The spotlight is shining bright these days on executive pay. I have cited several stories regarding the tremendous increases in executive pay that occurred in 2010 that resoundingly reversed (and then some) stagnation and sometimes declines in executive pay in 2009. (See for example, “Pay rises 13% for CEOs at Canada’s top 100 public companies” and “CEOs recover all the pay they lost during the recession” or review articles under the category “Salaries“).
This weekend, I noted two state-based stories on executive pay that demonstrated how dramatic a turn-around has occurred in the pay for specific executives.
In “Lucrative paydays for corporate chiefs“, the Atlanta-Journal Constitution reports:
“Here’s one measure of just how good it was: $232.9 million.
That’s the total compensation that the chief executives at Georgia’s 25 most-valuable public companies took home last year, according to The Atlanta Journal-Constitution’s review of the annual disclosures required by the Securities and Exchange Commission…
Here’s another measure of just how lucrative 2010 was: 29 percent. That’s the average pay raise the 25 executives saw last year.”
In “Arizona CEO’s median compensation surged 48% in 2010“, The Arizona Republic reports:
“Sparked by rising profits and rebounding stock prices, the median compensation for chief executive officers and chairmen at Arizona-based public companies surged 48 percent in 2010, hitting a statewide record of $1.54 million.
Plus, hefty pay packages were shared more broadly by other top officials at 43 corporations based in the state.
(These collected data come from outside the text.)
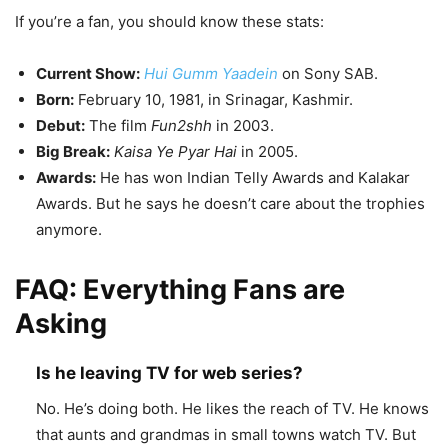
If you’re a fan, you should know these stats:
Current Show:
Hui Gumm Yaadein
on Sony SAB.
Born:
February 10, 1981, in Srinagar, Kashmir.
Debut:
The film
Fun2shh
in 2003.
Big Break:
Kaisa Ye Pyar Hai
in 2005.
Awards:
He has won Indian Telly Awards and Kalakar
Awards. But he says he doesn’t care about the trophies
anymore.
FAQ: Everything Fans are
Asking
Is he leaving TV for web series?
No. He’s doing both. He likes the reach of TV. He knows
that aunts and grandmas in small towns watch TV. But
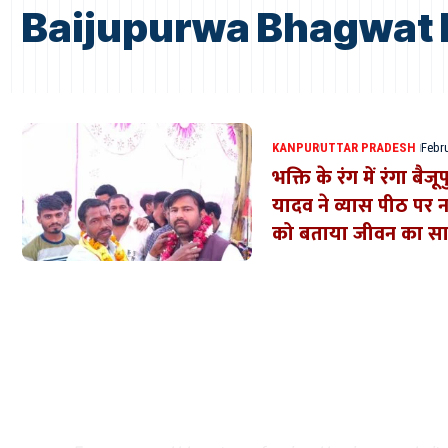
Baijupurwa Bhagwat 
KANPUR
UTTAR PRADESH
Febru
भक्ति के रंग में रंगा बैज
यादव ने व्यास पीठ पर
को बताया जीवन का स
Where Niche Finds Its 
Match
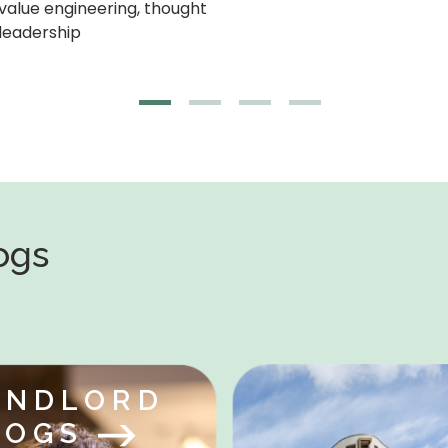
logs
ANDLORD
LOGS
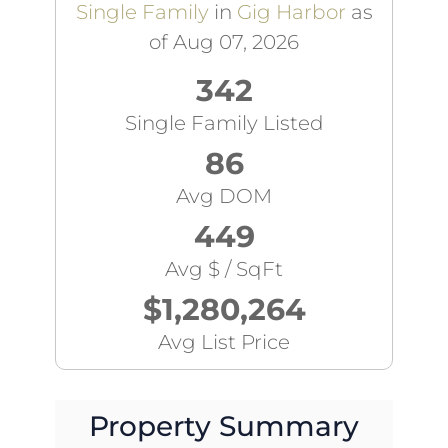
Single Family
in
Gig Harbor
as
of Aug 07, 2026
342
Single Family Listed
86
Avg DOM
449
Avg $ / SqFt
$1,280,264
Avg List Price
Property Summary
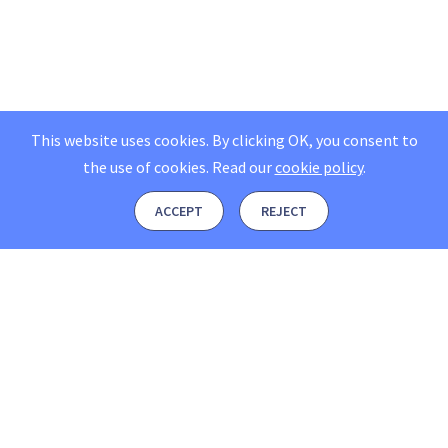
This website uses cookies. By clicking OK, you consent to
the use of cookies.
Read our
cookie policy
.
ACCEPT
REJECT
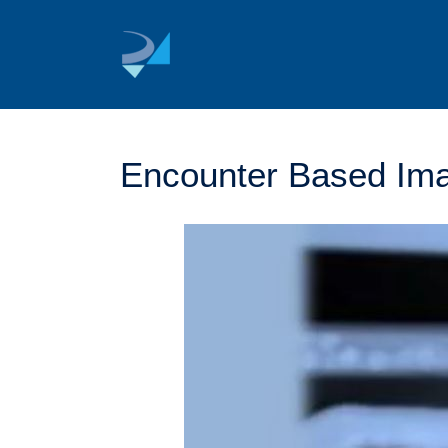
Skip
to
content
Encounter Based Ima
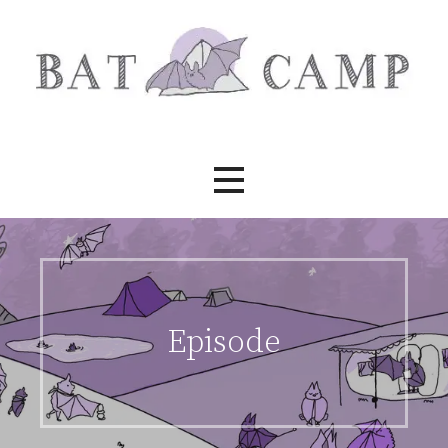
Skip
to
content
Bat Camp
Episode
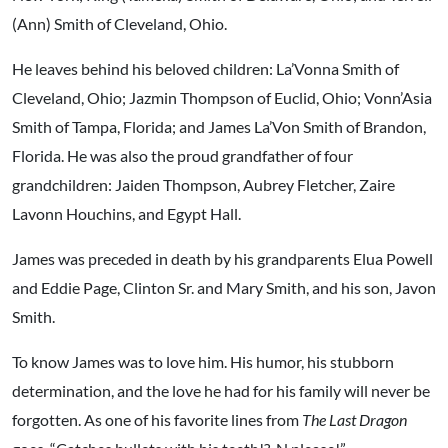
(Ann) Smith of Cleveland, Ohio.
He leaves behind his beloved children: La’Vonna Smith of
Cleveland, Ohio; Jazmin Thompson of Euclid, Ohio; Vonn’Asia
Smith of Tampa, Florida; and James La’Von Smith of Brandon,
Florida. He was also the proud grandfather of four
grandchildren: Jaiden Thompson, Aubrey Fletcher, Zaire
Lavonn Houchins, and Egypt Hall.
James was preceded in death by his grandparents Elua Powell
and Eddie Page, Clinton Sr. and Mary Smith, and his son, Javon
Smith.
To know James was to love him. His humor, his stubborn
determination, and the love he had for his family will never be
forgotten. As one of his favorite lines from
The Last Dragon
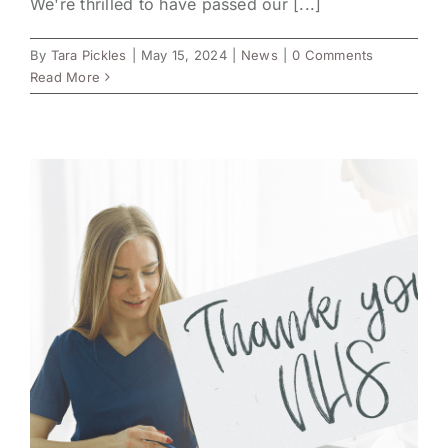
We're thrilled to have passed our [...]
By
Tara Pickles
|
May 15, 2024
|
News
|
0 Comments
Read More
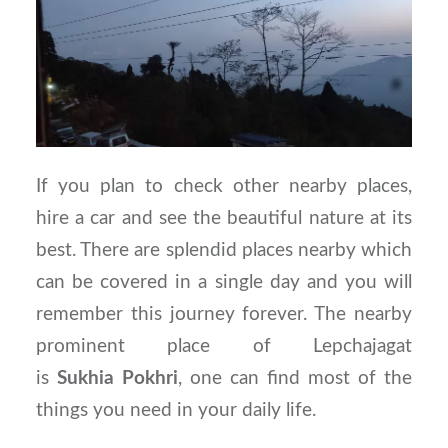
If you plan to check other nearby places,
hire a car and see the beautiful nature at its
best. There are splendid places nearby which
can be covered in a single day and you will
remember this journey forever. The nearby
prominent place of Lepchajagat
is
Sukhia
Pokhri
, one can find most of the
things you need in your daily life.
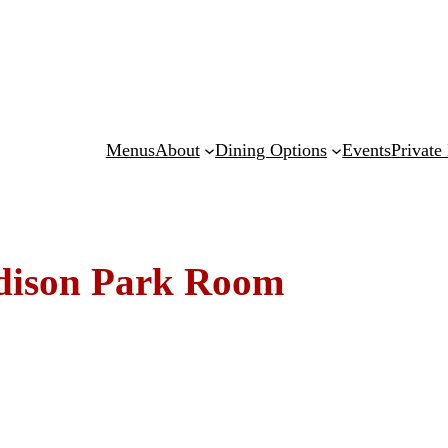
Menus
About
Dining Options
Events
Private
dison Park Room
Some 74 senior executives below the CEO level earned at least $750,000, up from 63 who earned that much the year before.”
In both cases, compensation swelled partially thanks to a strong rebound in the stock market, meaning that corporate executives have greatly benefited from the reflation generated by economic stimulus and/or monetary easing. As I have mentioned in previous posts, strong corporate profits have supported all forms of equity-based wealth and effectively beat back the ghosts of deflation in 2010.
Of course, the huge irony is that poor employment reports and stagnating personal income data tell a different story. For example, after Friday’s awful jobs report and the on-going dire news coming from the housing market, you would be excused for assuming the entire country had dipped back into a poverty-stricken recession. Such is definitely not the case for the big winners of 2010.
Nightly Business Report produced a short video segment describing China’s inflation woes (transcript included) called “China’s Inflation Battle.” The commentator identifies China’s RMB¥ 4 trillion stimulus program (about $585B USD at the time) as the original source of the inflation and takes us to Pengshui, 1000 miles from Beijing, to see some of the examples of how inflation is impacting the lives of the average Chinese person.
The most interesting quote came from Associate Professor Patrick Chovanec of Tsinghua University, School of Economics and Management:
“When you see over 50 percent growth in the money supply, the question isn’t, why is there inflation? The question is, why isn’t there more inflation? Why haven’t we seen it sooner? The reason is because a lot of that money didn’t go into a consumption boom. It went into an investment boom.”
It is a scary thought to think inflation problems could (will?) get even worse once the Chinese figure out how to make use of all this massive investment.